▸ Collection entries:
Content starts

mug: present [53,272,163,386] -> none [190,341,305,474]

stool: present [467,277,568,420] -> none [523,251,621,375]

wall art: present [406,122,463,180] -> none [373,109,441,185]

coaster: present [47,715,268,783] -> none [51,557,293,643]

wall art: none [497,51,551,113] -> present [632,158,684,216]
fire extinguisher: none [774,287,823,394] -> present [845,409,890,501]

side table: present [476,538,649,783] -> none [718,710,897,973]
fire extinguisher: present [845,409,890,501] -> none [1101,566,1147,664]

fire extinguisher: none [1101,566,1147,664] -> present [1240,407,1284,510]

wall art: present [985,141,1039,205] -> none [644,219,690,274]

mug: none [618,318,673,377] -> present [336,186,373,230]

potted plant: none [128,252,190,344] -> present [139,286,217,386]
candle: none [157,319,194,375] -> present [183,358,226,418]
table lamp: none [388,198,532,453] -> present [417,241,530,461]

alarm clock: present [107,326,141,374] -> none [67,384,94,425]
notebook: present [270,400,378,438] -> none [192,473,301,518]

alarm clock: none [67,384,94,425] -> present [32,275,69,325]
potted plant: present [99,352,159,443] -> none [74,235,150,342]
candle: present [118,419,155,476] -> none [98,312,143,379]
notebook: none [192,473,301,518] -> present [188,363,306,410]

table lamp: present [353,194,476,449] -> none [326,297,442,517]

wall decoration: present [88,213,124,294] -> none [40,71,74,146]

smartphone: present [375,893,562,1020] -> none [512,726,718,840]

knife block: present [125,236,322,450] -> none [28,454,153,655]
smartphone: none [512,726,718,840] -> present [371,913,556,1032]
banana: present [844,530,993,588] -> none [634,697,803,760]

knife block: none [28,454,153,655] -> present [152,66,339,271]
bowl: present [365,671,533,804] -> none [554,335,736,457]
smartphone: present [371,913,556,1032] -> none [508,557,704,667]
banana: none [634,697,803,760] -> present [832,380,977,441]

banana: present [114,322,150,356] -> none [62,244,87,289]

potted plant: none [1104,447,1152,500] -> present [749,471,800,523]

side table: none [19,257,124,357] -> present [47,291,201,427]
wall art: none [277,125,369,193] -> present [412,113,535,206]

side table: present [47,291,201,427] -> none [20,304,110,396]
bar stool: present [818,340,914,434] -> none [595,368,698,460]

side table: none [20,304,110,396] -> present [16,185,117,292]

Content ends

▸ What is needed: Copy the stretch of the records above that runs from the line with "bowl: present [365,671,533,804]" through the line with "side table: present [47,291,201,427]". Both end lines belong in the copy, and nothing else does.

▸ Exercise solution:
bowl: present [365,671,533,804] -> none [554,335,736,457]
smartphone: present [371,913,556,1032] -> none [508,557,704,667]
banana: none [634,697,803,760] -> present [832,380,977,441]

banana: present [114,322,150,356] -> none [62,244,87,289]

potted plant: none [1104,447,1152,500] -> present [749,471,800,523]

side table: none [19,257,124,357] -> present [47,291,201,427]
wall art: none [277,125,369,193] -> present [412,113,535,206]

side table: present [47,291,201,427] -> none [20,304,110,396]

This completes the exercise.